Damit ist allerdings nur der Wunsch nach Schönheit erklärt, der Aufstieg der Cuteness aber erklärt sich erst, wenn man sie von ebenjener Schönheit abgrenzt. Denn wo uns das Schöne zuweilen zwar beeindruckt, aber in seiner Erhabenheit auch distanziert erscheint, rückt uns das Niedliche in seiner Harmlosigkeit nahe. Eines der vielen Synonyme von „niedlich“ lautet „knuffig“, und in diesem Begriff wird bereits die besondere Nähe beschrieben, die süße Bilder zu ihrem Betrachter herstellen: Was wir süß finden, wollen wir knuddeln, streicheln und liebkosen. Mögen sie besonders weich oder besonders flauschig, herrlich glatt oder wohlig kraus sein – Bilder von cuten Gegenständen, Menschen und Tieren haben eine taktile Suggestivkraft; wir können nicht anders, als uns die Sinneserfahrung ihrer Berührung vorzustellen. In die sterile Welt des Internets lässt das Niedliche den Anschein von Intimität einkehren, den immer gleichen glatten Bildschirmen unserer Smartphones und Tablets ringt es wuschelige, warme und weiche Erlebnisse ab. 

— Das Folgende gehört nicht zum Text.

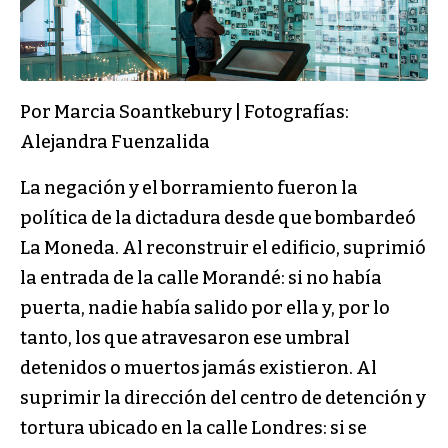
Por Marcia Soantkebury | Fotografías:
Alejandra Fuenzalida
La negación y el borramiento fueron la
política de la dictadura desde que bombardeó
La Moneda. Al reconstruir el edificio, suprimió
la entrada de la calle Morandé: si no había
puerta, nadie había salido por ella y, por lo
tanto, los que atravesaron ese umbral
detenidos o muertos jamás existieron. Al
suprimir la dirección del centro de detención y
tortura ubicado en la calle Londres: si se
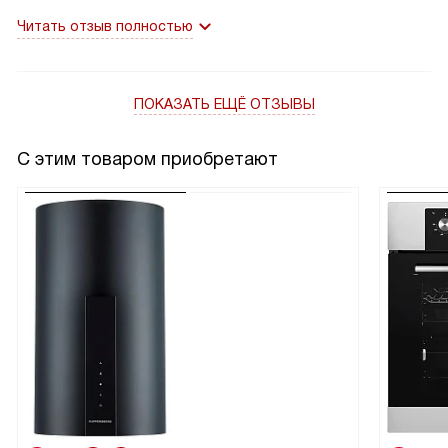
Читать отзыв полностью
ПОКАЗАТЬ ЕЩЁ ОТЗЫВЫ
С этим товаром приобретают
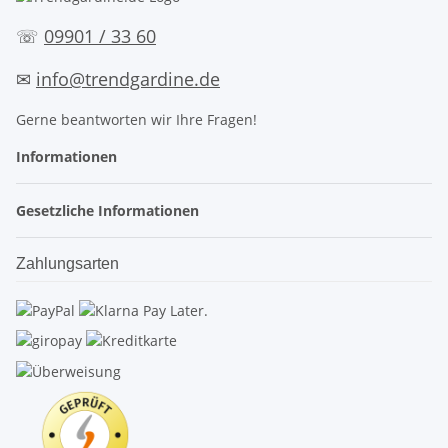
☏
09901 / 33 60
✉
info@trendgardine.de
Gerne beantworten wir Ihre Fragen!
Informationen
Gesetzliche Informationen
Zahlungsarten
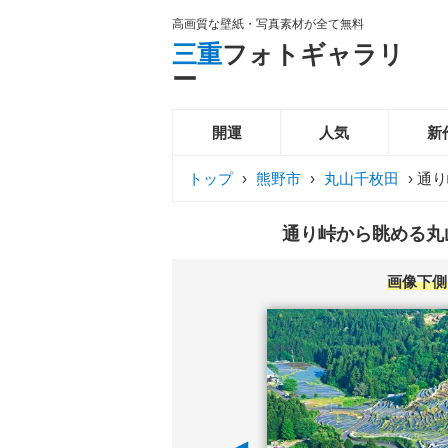
高画質な壁紙・写真素材が全て無料
三重
フォトギャラリ
ー
開運
人気
新
トップ
›
熊野市
›
丸山千枚田
›
通り
通り峠から眺める丸山
画像下側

Doch so nahbar alle Cuteness auch daherkommt, so künstlich ist sie heute meist auch. Tierbabys mögen zwar schon an und für sich äußerst süß sein, aber dieses Attribut lässt sich artifiziell noch weiter steigern. Die reinste Niedlichkeit ist heute immer auch künstlich: Man übertreibt sämtliche cute Eigenschaften eines Objekts. Bei der Zeichnung einer Katze werden dann beispielsweise die Pfötchen vergrößert, der Torso verkleinert, die Augen pumpt man zu gigantischen Dimensionen auf oder schrumpft sie zu winzigen Knöpfchen. Eine Katze ist süß, Hello Kitty ist cute. Und während die japanische Popikone noch in mühsamer Hand- und Kopfarbeit entworfen werden musste, lassen sich heute vergleichbare Geschöpfe durch die Leistungsfähigkeit künstlicher Intelligenzen per Knopfdruck generieren. Kein Wunder, wenn da die cute Wirtschaft floriert.

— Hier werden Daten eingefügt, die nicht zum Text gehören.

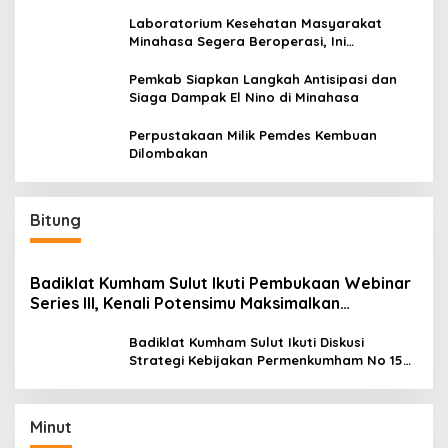
Laboratorium Kesehatan Masyarakat
Minahasa Segera Beroperasi, Ini
Kegunaannya
Pemkab Siapkan Langkah Antisipasi dan
Siaga Dampak El Nino di Minahasa
Perpustakaan Milik Pemdes Kembuan
Dilombakan
Bitung
Badiklat Kumham Sulut Ikuti Pembukaan Webinar
Series III, Kenali Potensimu Maksimalkan
Performamu
Badiklat Kumham Sulut Ikuti Diskusi
Strategi Kebijakan Permenkumham No 15
Tahun 2020
Minut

Schönheit ist teuer, Cuteness ist Ware

Reine Cuteness ist also kein Naturprodukt, sondern eine Ware, die immer als Käufliche oder Sich-Verkaufende erscheint. Es ist, so schreibt die Kulturwissenschaftlerin Lori Merish, „immer in gewisser Weise eine Ware auf der Suche nach ihrer Mutter“. Denn das Harmlose, Naive und Kindliche des Süßen löst in uns unmittelbar Beschützerinstinkte aus – und Schutz ist eben auch immer eine Art des Aneignens und Verfügens. Der Kapitalismus, ein schlauer Meister, weiß das zu nutzen, um uns zum Kauf von der Ware zu verführen. Cuteness wertet das Billige ästhetisch auf. Schönheit, Raffinesse oder Eleganz können das auch, doch sie sind arbeitsintensiv und teuer, brauchen Handwerk und Kunstverständnis. Niedlichkeit hingegen ist einfach. Darum sind Maskottchen und Merchandise-Produkte so oft auf cute getrimmt: Mit Pastellfarben, Rehaugen und Blumenmustern steigert man rasch die Marge von Ramsch.

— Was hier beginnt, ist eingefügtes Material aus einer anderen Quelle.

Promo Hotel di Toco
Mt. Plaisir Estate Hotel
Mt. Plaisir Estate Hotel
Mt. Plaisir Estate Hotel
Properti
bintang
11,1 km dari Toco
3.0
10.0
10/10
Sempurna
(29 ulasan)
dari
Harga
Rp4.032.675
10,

Der zugrunde liegende Mechanismus dafür drückt sich in dem gutturalen „Awwww …!“ aus, das jedem von uns entfährt, wenn wir Tierbabys oder Baby Yoda sehen. Das Niedliche wirkt schnell und ist emotional für jeden lesbar – in Zeiten aufmerksamkeitsökonomischer Überlastung ein Cheatcode zu schnellem Erfolg. Nirgends ist das so wichtig wie in den bodenlosen Feeds des Digitalen. Glänzende Augen, runde Formen, Plüschiges oder Geknautschtes, Argloses bis Idiotisches: Heute ist das Internet unumstrittener Hauptwohnsitz von Cute. Denn an allem können wir vorbeiscrollen, immer tiefer und weiter – nur eben nicht an Cuteness.

Doch hier, zwischen Stupsnasen und Schlappohren, versteckt sich schon der erste Hinweis auf den widersprüchlichen Charakter der Cuten: Es kontrolliert, indem es sich als kontrollierbar anbietet; es manipuliert durch ein Versprechen von Nicht-Manipulation. Die performative Ehrlichkeit lässt es als Gegenentwurf zur unaufrichtigen Welt erscheinen – in Wahrheit aber kuschelt es sich gewieft in eine evolutionäre Nische und transzendiert sie marktwirtschaftlich. Um fremde, schreiende und stinkende Babys kümmern wir uns, weil sie süß sind; und billige, völlig unnötige Handyhüllen mit kulleräugigem Häschenaufsatz kaufen wir, weil sie cute sind.